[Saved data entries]
———

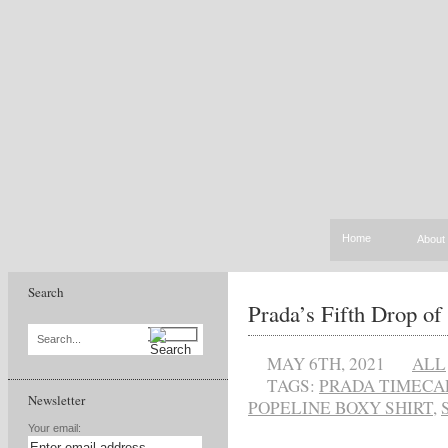
Home
About
Search
Prada’s Fifth Drop o
Search...
MAY 6TH, 2021
ALL
TAGS:
PRADA TIMECA
Newsletter
POPELINE BOXY SHIRT
,
Your email:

———

WORK ORDER
Before copying the data, remove the pictures. Then repeat the rest exactly.

COMPLETED TASK
Home
About
Search
Prada’s Fifth Drop o
Search...
MAY 6TH, 2021
ALL
TAGS:
PRADA TIMECA
Newsletter
POPELINE BOXY SHIRT
,
Your email:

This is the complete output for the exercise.